FUENTE:

En México solo ha existido un instrumento jurídico suficiente para contener al poder cuando este se desborda: el juicio de amparo. Hoy, ese tan importante medio de defensa se encuentra gravemente lesionado.
La reciente reforma a la Ley de Amparo, publicada el 16 de octubre de 2025, modifica aspectos importantes del procedimiento y, en particular, complica el acceso a la suspensión del acto reclamado, es decir, será más difícil frenar, de manera provisional, actos de autoridad mientras un juzgador revisa la legalidad de los mismos. Para la ciudadanía, esto significa estar desprotegidos.
No son tecnicismos jurídicos. La suspensión ha sido siempre el elemento más fundamental en el juicio de amparo, puesto que evita daños irreparables antes de que se dicte la sentencia, al final.
Si se acrecientan las excepciones que la ley dispone para otorgar la suspensión, se incentiva a la autoridad a ejecutar primero y discutir después.

TAREAS POR REALIZAR:
1. ¿En qué fecha se publicó la reciente reforma a la Ley de Amparo, según el texto sobre el juicio de amparo?
2. Transcribe del texto sobre el juicio de amparo todo lo que va desde "En México solo" hasta "significa estar desprotegidos.".

REGISTROS DEL CONJUNTO:
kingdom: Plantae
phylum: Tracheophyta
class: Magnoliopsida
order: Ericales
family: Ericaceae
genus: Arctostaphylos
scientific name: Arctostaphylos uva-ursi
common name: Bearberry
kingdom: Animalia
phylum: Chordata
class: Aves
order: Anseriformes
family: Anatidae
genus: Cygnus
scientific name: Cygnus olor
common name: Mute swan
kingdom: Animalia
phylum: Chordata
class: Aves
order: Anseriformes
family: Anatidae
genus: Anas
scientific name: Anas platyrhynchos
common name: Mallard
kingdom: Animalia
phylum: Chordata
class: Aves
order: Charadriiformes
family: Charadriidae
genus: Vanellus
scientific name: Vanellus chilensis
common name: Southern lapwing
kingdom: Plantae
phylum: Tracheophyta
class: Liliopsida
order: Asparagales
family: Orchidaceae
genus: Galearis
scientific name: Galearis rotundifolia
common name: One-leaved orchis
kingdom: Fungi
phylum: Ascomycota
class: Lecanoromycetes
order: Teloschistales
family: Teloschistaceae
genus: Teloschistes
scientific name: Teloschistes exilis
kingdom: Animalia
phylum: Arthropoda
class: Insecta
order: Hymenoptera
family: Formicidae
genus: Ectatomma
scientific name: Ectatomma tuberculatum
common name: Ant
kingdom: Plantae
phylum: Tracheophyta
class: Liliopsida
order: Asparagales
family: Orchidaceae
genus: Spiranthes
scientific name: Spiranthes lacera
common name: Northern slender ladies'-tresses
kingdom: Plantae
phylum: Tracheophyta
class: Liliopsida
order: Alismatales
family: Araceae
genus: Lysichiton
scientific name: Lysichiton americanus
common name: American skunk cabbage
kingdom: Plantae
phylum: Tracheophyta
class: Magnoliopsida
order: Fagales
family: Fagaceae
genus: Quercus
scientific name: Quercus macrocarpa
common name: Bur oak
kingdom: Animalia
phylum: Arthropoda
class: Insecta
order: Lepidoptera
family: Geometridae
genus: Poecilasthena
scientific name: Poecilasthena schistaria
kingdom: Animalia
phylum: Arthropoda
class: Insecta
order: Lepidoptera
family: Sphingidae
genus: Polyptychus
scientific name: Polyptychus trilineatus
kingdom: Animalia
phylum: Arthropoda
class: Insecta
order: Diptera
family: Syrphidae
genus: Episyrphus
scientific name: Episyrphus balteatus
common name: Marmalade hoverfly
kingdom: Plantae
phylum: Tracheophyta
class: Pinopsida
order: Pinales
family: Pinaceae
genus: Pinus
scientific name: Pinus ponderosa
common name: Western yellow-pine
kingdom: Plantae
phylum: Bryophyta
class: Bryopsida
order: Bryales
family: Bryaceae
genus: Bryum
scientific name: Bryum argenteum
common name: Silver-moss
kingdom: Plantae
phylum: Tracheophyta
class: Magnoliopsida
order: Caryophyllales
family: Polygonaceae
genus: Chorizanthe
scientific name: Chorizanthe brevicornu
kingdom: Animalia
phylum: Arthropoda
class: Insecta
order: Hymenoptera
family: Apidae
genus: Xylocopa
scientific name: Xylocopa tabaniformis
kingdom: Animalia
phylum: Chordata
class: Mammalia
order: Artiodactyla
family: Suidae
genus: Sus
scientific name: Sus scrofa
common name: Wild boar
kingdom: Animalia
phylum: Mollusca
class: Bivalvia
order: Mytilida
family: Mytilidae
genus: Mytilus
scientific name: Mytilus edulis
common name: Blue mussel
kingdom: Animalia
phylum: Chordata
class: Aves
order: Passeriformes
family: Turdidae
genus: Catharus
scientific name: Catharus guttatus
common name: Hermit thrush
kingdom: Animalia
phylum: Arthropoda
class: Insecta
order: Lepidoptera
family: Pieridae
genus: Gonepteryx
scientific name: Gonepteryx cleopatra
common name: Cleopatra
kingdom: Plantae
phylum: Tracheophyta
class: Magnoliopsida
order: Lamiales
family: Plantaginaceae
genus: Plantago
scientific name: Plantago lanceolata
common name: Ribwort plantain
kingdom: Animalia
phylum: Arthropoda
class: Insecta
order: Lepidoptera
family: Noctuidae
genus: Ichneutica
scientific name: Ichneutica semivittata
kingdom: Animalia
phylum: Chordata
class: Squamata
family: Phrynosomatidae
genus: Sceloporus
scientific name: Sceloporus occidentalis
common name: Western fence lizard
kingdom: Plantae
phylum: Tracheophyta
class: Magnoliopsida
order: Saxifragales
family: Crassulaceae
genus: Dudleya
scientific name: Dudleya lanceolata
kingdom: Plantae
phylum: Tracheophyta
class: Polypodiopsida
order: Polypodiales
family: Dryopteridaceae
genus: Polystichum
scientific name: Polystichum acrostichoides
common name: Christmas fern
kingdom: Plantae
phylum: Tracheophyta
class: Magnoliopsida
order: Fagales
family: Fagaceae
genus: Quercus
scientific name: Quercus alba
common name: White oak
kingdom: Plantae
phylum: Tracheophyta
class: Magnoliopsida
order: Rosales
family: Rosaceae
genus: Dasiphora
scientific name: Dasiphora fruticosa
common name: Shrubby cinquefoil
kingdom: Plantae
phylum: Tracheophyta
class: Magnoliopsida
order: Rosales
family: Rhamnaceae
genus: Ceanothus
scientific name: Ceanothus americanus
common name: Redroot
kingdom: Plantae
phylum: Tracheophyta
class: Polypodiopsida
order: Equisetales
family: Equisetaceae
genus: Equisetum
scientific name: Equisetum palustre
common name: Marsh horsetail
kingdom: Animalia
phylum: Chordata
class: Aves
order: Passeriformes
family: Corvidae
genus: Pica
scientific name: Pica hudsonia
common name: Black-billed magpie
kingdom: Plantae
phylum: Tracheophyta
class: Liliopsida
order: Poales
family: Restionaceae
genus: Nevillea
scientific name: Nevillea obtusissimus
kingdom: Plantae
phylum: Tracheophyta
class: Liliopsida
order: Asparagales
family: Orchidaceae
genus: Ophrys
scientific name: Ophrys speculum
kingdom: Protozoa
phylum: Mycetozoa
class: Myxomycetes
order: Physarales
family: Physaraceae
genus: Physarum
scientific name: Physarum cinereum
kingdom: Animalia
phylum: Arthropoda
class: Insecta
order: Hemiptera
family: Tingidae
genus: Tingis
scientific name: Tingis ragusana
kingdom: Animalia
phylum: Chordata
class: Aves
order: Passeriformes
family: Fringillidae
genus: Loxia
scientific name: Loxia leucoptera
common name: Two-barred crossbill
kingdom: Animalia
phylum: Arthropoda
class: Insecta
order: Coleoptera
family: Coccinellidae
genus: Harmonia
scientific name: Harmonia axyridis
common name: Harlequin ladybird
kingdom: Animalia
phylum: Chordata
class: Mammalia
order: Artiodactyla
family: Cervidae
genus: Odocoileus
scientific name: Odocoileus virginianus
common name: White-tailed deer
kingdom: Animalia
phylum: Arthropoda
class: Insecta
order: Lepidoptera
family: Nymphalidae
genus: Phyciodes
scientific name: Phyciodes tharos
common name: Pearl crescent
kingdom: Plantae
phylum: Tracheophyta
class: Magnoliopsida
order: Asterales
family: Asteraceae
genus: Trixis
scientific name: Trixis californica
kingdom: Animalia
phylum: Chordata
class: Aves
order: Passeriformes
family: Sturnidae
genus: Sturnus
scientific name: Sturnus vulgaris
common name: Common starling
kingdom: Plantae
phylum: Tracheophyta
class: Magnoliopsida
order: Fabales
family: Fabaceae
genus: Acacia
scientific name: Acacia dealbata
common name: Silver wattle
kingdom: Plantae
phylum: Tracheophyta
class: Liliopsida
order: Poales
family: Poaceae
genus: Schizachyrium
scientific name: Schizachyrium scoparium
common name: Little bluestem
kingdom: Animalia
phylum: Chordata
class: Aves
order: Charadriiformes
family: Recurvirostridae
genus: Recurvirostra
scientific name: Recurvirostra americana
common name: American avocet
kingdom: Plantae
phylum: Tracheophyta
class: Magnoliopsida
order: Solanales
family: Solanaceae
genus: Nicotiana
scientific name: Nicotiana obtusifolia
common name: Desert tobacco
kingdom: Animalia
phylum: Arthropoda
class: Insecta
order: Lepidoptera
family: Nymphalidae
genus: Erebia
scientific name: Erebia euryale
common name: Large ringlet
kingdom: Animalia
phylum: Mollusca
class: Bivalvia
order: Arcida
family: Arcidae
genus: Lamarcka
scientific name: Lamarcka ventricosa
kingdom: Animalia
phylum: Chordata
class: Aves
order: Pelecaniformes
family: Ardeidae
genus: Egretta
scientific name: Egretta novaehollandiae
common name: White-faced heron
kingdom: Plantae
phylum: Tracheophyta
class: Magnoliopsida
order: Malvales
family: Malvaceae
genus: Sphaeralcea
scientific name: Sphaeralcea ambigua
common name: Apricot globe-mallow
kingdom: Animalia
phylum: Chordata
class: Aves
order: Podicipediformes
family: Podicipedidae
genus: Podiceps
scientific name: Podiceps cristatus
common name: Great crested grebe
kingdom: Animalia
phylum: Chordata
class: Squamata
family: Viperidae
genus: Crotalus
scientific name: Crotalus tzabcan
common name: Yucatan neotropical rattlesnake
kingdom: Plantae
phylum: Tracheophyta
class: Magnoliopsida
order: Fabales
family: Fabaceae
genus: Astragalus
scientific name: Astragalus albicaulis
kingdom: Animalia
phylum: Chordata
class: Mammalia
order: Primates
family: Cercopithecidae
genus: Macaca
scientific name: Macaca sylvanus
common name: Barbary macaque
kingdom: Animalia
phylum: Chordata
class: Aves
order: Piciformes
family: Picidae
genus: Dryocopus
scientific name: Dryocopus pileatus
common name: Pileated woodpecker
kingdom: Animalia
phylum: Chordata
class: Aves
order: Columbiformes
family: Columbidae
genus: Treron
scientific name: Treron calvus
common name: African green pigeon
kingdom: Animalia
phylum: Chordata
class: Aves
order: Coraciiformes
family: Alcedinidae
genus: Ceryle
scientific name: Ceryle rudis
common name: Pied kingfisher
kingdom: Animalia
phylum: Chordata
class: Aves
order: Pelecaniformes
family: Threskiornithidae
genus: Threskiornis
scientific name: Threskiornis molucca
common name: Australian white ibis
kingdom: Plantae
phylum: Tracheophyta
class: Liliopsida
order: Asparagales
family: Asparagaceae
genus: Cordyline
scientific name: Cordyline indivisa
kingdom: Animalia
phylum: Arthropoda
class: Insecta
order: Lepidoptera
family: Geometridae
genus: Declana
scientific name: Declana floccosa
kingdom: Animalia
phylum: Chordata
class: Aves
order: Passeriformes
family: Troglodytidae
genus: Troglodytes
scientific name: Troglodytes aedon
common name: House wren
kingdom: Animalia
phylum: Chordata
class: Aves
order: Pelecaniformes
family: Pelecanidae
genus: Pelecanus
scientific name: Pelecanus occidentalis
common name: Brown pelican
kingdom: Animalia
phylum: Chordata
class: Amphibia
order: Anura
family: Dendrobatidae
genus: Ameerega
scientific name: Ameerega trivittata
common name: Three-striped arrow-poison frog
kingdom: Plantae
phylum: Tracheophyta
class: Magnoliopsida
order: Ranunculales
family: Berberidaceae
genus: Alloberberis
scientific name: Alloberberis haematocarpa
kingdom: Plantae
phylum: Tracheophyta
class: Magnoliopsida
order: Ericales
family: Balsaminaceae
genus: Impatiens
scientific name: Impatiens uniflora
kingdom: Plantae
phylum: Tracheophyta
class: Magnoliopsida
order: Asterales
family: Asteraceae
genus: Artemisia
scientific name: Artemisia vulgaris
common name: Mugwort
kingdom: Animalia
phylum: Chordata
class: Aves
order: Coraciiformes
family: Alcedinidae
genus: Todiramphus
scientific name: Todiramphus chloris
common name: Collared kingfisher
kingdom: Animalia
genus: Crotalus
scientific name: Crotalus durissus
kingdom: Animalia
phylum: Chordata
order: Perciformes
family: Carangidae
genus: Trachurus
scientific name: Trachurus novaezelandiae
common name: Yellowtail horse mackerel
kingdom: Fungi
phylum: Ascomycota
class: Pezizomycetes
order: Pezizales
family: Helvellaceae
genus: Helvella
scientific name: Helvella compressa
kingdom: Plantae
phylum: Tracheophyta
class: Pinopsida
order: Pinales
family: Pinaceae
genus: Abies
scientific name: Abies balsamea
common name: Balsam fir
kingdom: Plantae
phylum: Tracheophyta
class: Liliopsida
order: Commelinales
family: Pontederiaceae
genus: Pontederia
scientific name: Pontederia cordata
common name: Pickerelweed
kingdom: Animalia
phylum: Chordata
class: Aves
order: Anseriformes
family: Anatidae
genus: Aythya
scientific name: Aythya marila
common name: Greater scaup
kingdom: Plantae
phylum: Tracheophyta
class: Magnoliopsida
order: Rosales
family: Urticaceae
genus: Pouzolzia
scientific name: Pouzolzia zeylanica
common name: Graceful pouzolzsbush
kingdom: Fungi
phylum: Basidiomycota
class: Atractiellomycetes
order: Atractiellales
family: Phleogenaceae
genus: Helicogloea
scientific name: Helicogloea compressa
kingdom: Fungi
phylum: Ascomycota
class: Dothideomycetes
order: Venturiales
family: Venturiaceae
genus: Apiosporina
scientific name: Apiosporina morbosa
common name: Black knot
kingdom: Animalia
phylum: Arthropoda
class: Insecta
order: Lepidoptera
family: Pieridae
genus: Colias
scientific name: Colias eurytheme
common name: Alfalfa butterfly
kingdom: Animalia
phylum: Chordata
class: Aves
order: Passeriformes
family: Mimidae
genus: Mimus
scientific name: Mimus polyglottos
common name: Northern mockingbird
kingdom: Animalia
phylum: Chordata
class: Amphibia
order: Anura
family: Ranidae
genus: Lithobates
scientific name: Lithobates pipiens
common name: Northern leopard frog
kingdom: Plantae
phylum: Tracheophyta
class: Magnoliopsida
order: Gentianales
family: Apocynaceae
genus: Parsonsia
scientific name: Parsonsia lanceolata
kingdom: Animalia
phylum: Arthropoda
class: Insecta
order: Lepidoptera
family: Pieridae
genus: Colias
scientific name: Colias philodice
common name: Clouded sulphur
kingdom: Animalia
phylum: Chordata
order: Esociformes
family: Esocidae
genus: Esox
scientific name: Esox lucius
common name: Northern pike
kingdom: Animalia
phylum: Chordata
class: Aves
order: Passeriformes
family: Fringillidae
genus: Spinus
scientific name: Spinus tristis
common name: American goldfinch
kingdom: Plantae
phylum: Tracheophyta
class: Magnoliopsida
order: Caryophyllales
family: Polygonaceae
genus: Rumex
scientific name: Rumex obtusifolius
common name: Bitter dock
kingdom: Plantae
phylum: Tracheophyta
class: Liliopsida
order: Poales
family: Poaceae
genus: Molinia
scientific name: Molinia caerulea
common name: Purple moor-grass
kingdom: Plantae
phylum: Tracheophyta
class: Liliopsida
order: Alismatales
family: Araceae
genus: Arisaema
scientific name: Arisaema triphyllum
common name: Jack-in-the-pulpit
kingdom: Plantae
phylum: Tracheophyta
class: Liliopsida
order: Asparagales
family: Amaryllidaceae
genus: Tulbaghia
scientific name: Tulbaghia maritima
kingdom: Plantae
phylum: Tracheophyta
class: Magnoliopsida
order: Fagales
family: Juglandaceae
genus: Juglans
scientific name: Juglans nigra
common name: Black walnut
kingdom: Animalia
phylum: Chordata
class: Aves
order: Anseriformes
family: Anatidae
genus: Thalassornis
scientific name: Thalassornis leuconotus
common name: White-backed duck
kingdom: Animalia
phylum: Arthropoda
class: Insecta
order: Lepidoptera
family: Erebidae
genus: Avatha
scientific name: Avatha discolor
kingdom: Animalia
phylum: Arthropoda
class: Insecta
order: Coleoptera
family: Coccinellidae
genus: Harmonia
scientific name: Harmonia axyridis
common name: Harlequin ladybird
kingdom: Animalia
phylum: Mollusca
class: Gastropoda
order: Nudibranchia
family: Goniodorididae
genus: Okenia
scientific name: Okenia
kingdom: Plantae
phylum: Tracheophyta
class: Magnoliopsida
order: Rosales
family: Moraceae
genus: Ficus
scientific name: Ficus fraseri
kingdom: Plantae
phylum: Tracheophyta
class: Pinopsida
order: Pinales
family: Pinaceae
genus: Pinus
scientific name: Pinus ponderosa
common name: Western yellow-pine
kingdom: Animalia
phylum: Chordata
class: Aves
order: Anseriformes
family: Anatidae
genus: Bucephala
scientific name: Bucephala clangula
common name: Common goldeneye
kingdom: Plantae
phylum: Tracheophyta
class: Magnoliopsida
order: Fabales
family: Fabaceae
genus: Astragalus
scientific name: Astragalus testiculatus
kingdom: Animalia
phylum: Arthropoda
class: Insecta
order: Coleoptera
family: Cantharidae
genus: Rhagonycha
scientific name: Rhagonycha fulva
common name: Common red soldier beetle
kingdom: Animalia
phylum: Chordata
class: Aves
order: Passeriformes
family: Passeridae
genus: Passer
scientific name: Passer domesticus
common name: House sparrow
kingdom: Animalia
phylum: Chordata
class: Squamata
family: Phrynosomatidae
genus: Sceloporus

SOLUCIONES:
1. El 16 de octubre de 2025.

2.
En México solo ha existido un instrumento jurídico suficiente para contener al poder cuando este se desborda: el juicio de amparo. Hoy, ese tan importante medio de defensa se encuentra gravemente lesionado.
La reciente reforma a la Ley de Amparo, publicada el 16 de octubre de 2025, modifica aspectos importantes del procedimiento y, en particular, complica el acceso a la suspensión del acto reclamado, es decir, será más difícil frenar, de manera provisional, actos de autoridad mientras un juzgador revisa la legalidad de los mismos. Para la ciudadanía, esto significa estar desprotegidos.